I am sitting in my apartment in Chicago, wrestling for feelings. Like most mornings, I am looking to my siddur, tefillin and talit for comfort as I recite my morning prayers. But that too is a struggle and I cannot seem to get through it as I worry about the security of minorities, the climate, health access for all, and so much more.
It is November 9, 2016-the day after the United States election. Donald Trump is the President-elect, a moment that so many Americans of all views are shocked to realize. I, like so many other citizens, am not sure how to feel and how to react to my emotions and thoughts. I am angry. I am disappointed in this country’s fabric, and I keep thinking this is just a bad dream from which to wake up. I worry that this is just the beginning. I worry that I’m in the same state that so many were in before World War II began. I worry for every single sound-bite that President-elect Trump created:
“Donald J. Trump is calling for a total and complete shutdown of Muslims entering the United States…”
“When Mexico sends its people, they’re not sending their best. They’re not sending you. They’re not sending you. They’re sending people that have lots of problems, and they’re bringing those problems with us. They’re bringing drugs. They’re bringing crime. They’re rapists.”
“The concept of global warming was created by and for the Chinese in order to make U.S. manufacturing non-competitive.”
But I do not want to feel this way. I do not want be angry. I do not want to hold grudges, and I do not want to cause even more divides than my nation has already sewn. As I am struggling to connect with the words of my tradition written in the siddur, I flip to the cover. Inscribed are the words, “Da lifnei mi atah omed: Know before whom you stand.” This phrase sits on the tops of many arks in synagogues across the world. Many attribute it to our relationship with God. It reminds us that there is one infinite power and ruler for whom all of our work is done and judged. I believe, especially today, this also speaks to our morals and values we bring into the world day-to-day. We all have certain values before which we stand: ensuring a better economy for our children, working to prevent climate change increases, fighting for the safety of students on college campuses, or even brushing our teeth twice a day.

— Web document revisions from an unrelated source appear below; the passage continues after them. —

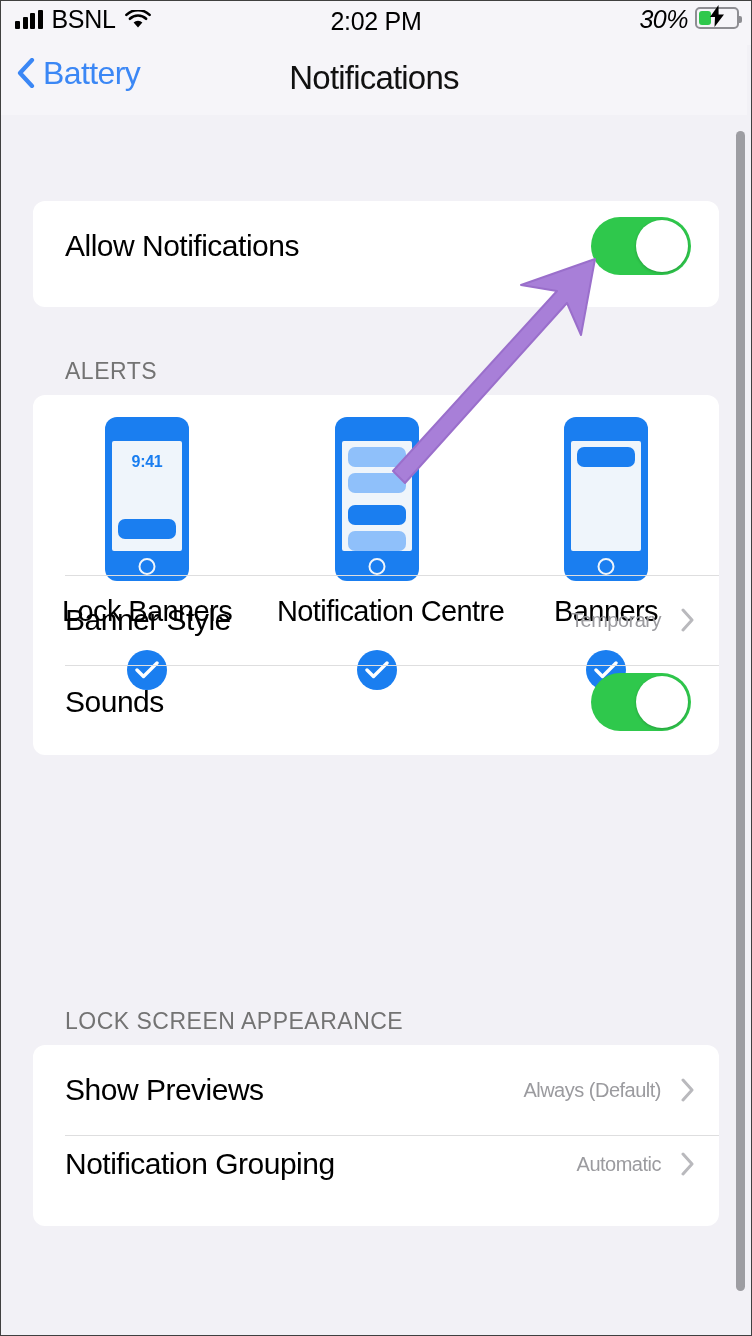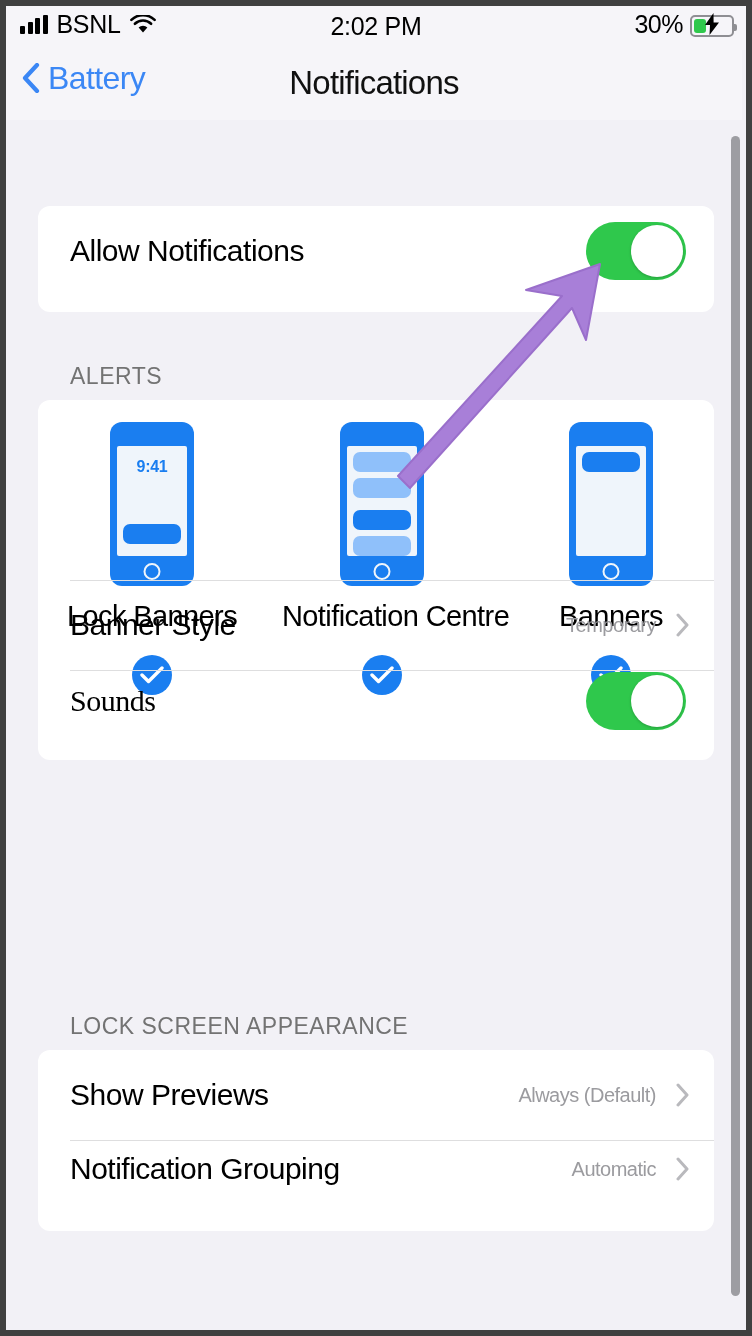--- a/index.html
+++ b/index.html
@@ -6,21 +6,21 @@
   html, body {
     width:752px; height:1336px;
     font-family:"Liberation Sans", sans-serif;
     background:#f2f1f6;
     overflow:hidden;
   }
   #frame {
     position:relative;
     width:752px; height:1336px;
     background:#f2f1f6;
-    border:6px solid #404040;
+    border:1px solid #404040;
     overflow:hidden;
   }
 
   
   #statusbar {
     position:absolute; top:0; left:0; right:0; height:44px;
     background:#f6f5f9;
   }
   .sb-left {
     position:absolute; left:14px; top:6px;
@@ -35,21 +35,21 @@
   .carrier { font-size:25px; color:#000; letter-spacing:-0.3px; line-height:1; }
   .wifi { position:relative; width:26px; height:19px; }
   .wifi svg { display:block; }
 
   .sb-center {
     position:absolute; left:0; right:0; top:6px;
     text-align:center; font-size:25px; color:#000; letter-spacing:-0.3px;
   }
   .sb-right {
     position:absolute; right:12px; top:6px;
-    display:flex; align-items:flex-end; gap:7px;
+    display:flex; align-items:flex-start; gap:7px;font-style:italic;
   }
   .pct { font-size:25px; color:#000; letter-spacing:-0.5px; line-height:1; }
   .batt {
     position:relative; width:44px; height:22px;
     border:2px solid #8e8e93; border-radius:5px;
   }
   .batt-fill {
     position:absolute; left:2px; top:2px; bottom:2px;
     width:30%; background:#2fc84c; border-radius:3px;
   }
@@ -291,21 +291,21 @@
         <span class="row-value">Temporary</span>
         <span class="row-chev">
           <svg width="14" height="24" viewBox="0 0 14 24">
             <path d="M2 2 L11 12 L2 22" stroke="#b9b9bd" stroke-width="3" fill="none" stroke-linecap="round" stroke-linejoin="round"></path>
           </svg>
         </span>
       </div>
 
       <div class="divider" style="top:270px;"></div>
 
-      <div class="row" style="position:absolute; top:256px; left:0; right:0;font-family:Liberation Serif, serif;">
+      <div class="row" style="position:absolute; top:262px; left:0; right:0;">
         <span class="row-label">Sounds</span>
         <span class="toggle">
           <span class="knob"></span>
         </span>
       </div>
     </div>
 
     <div class="section-hdr" style="top:893px;">LOCK SCREEN APPEARANCE</div>
 
     <div class="card" style="top:930px; height:181px;">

We must take every day as an opportunity and blessing to use our lives for the better and act upon our values. To fight for those who do not have a voice, inspire others, and work for a world with liberty and justice for all. I do not want to hold grudges, and I do not want to create divides. I want to use this election to create a brighter world for myself and future generations. I know the values before which I stand, and I know the infinite opportunities that are possible for Americans and those in our country if I stick to those values. Today is not a grieving day. Today is not a day for grudges. Today is a day to get to work. What do you stand before?